| From 31ccb1f7ba3cfe29631587d451cf5bb8ab593550 Mon Sep 17 00:00:00 2001 |
| From: Andreas Rohner <andreas.rohner@gmx.net> |
| Date: Fri, 17 Nov 2017 15:29:35 -0800 |
| Subject: nilfs2: fix race condition that causes file system corruption |
| |
| From: Andreas Rohner <andreas.rohner@gmx.net> |
| |
| commit 31ccb1f7ba3cfe29631587d451cf5bb8ab593550 upstream. |
| |
| There is a race condition between nilfs_dirty_inode() and |
| nilfs_set_file_dirty(). |
| |
| When a file is opened, nilfs_dirty_inode() is called to update the |
| access timestamp in the inode.
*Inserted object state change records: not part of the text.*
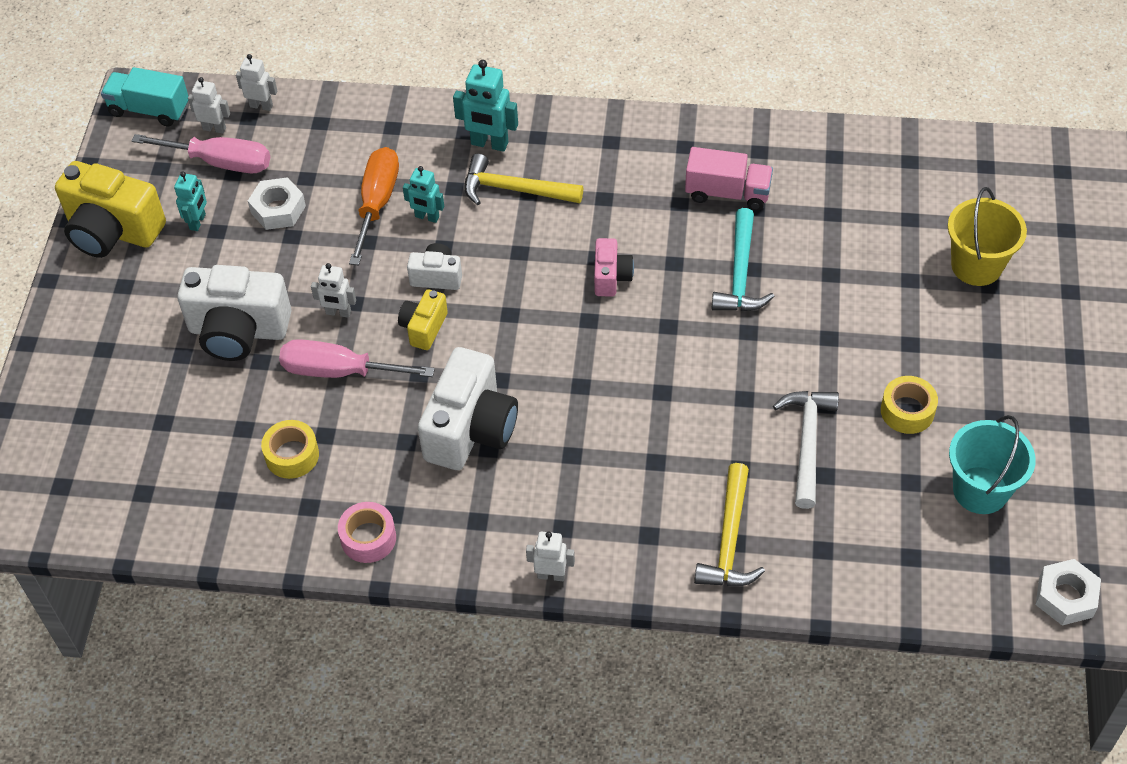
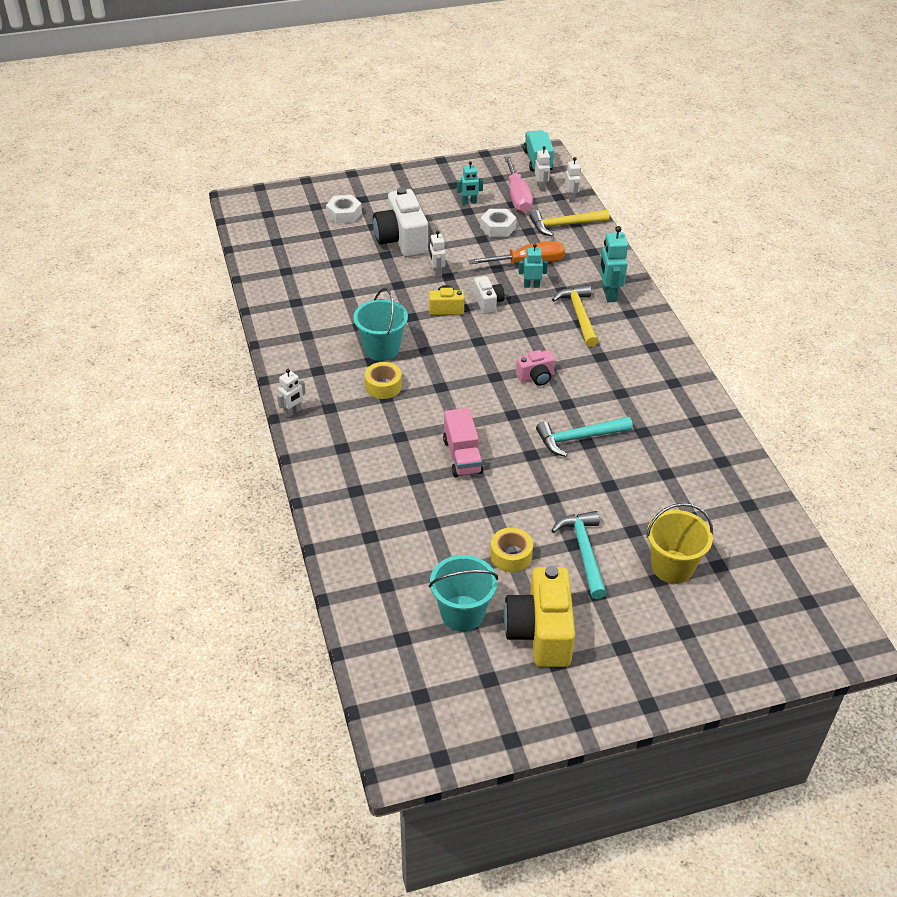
camera: 65 degrees right, 10 degrees down
yellow camera [55,161,166,258] -> yellow camera moved to [504,566,575,667]
yellow tape [261,420,319,479] -> yellow tape moved to [365,362,402,399]
pink screwdriver [279,339,435,378] -> none
pink tape [338,502,396,563] -> none
turquoise robot [403,166,444,223] -> turquoise robot turned 90 degrees clockwise [519,244,548,288]
white camera [418,347,518,470] -> turquoise bucket [353,288,408,361]
white robot [526,531,575,581] -> white robot turned 60 degrees clockwise [277,369,306,418]
pink truck [685,147,773,210] -> pink truck moved to [443,408,483,477]
yellow hammer [694,463,765,586] -> yellow hammer moved to [530,210,609,236]
white hammer [773,391,839,509] -> none
white nut [1036,559,1101,626] -> white nut moved to [326,195,362,224]
none -> turquoise hammer [551,511,607,599]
It calls __nilfs_mark_inode_dirty() in a |
| separate transaction. __nilfs_mark_inode_dirty() caches the ifile |
| buffer_head in the i_bh field of the inode info structure and marks it |
| as dirty. |
| |
| After some data was written to the file in another transaction, the |
| function nilfs_set_file_dirty() is called, which adds the inode to the |
| ns_dirty_files list. |
| |
| Then the segment construction calls nilfs_segctor_collect_dirty_files(), |
| which goes through the ns_dirty_files list and checks the i_bh field. |
| If there is a cached buffer_head in i_bh it is not marked as dirty |
| again. |
| |
| Since nilfs_dirty_inode() and nilfs_set_file_dirty() use separate |
| transactions, it is possible that a segment construction that writes out |
| the ifile occurs in-between the two. If this happens the inode is not |
| on the ns_dirty_files list, but its ifile block is still marked as dirty |
| and written out. |
| |
| In the next segment construction, the data for the file is written out |
| and nilfs_bmap_propagate() updates the b-tree. Eventually the bmap root |
| is written into the i_bh block, which is not dirty, because it was |
| written out in another segment construction. |
| |
| As a result the bmap update can be lost, which leads to file system |
| corruption. Either the virtual block address points to an unallocated |
| DAT block, or the DAT entry will be reused for something different. |
| |
| The error can remain undetected for a long time. A typical error |
| message would be one of the "bad btree" errors or a warning that a DAT |
| entry could not be found. |
| |
| This bug can be reproduced reliably by a simple benchmark that creates |
| and overwrites millions of 4k files. |
| |
| Link: http://lkml.kernel.org/r/1509367935-3086-2-git-send-email-konishi.ryusuke@lab.ntt.co.jp |
| Signed-off-by: Andreas Rohner <andreas.rohner@gmx.net> |
| Signed-off-by: Ryusuke Konishi <konishi.ryusuke@lab.ntt.co.jp> |
| Tested-by: Andreas Rohner <andreas.rohner@gmx.net> |
| Tested-by: Ryusuke Konishi <konishi.ryusuke@lab.ntt.co.jp> |
| Signed-off-by: Andrew Morton <akpm@linux-foundation.org> |
| Signed-off-by: Linus Torvalds <torvalds@linux-foundation.org> |
| Signed-off-by: Greg Kroah-Hartman <gregkh@linuxfoundation.org> |
| |
| --- |
| fs/nilfs2/segment.c | 6 ++++-- |
| 1 file changed, 4 insertions(+), 2 deletions(-) |
| |
| --- a/fs/nilfs2/segment.c |
| +++ b/fs/nilfs2/segment.c |
| @@ -1884,8 +1884,6 @@ static int nilfs_segctor_collect_dirty_f |
| "failed to get inode block.\n"); |
| return err; |
| } |
| - mark_buffer_dirty(ibh); |
| - nilfs_mdt_mark_dirty(ifile); |
| spin_lock(&nilfs->ns_inode_lock); |
| if (likely(!ii->i_bh)) |
| ii->i_bh = ibh; |
| @@ -1894,6 +1892,10 @@ static int nilfs_segctor_collect_dirty_f |
| goto retry; |
| } |
| |
| + // Always redirty the buffer to avoid race condition |
| + mark_buffer_dirty(ii->i_bh); |
| + nilfs_mdt_mark_dirty(ifile); |
| + |
| clear_bit(NILFS_I_QUEUED, &ii->i_state); |
| set_bit(NILFS_I_BUSY, &ii->i_state); |
| list_move_tail(&ii->i_dirty, &sci->sc_dirty_files); |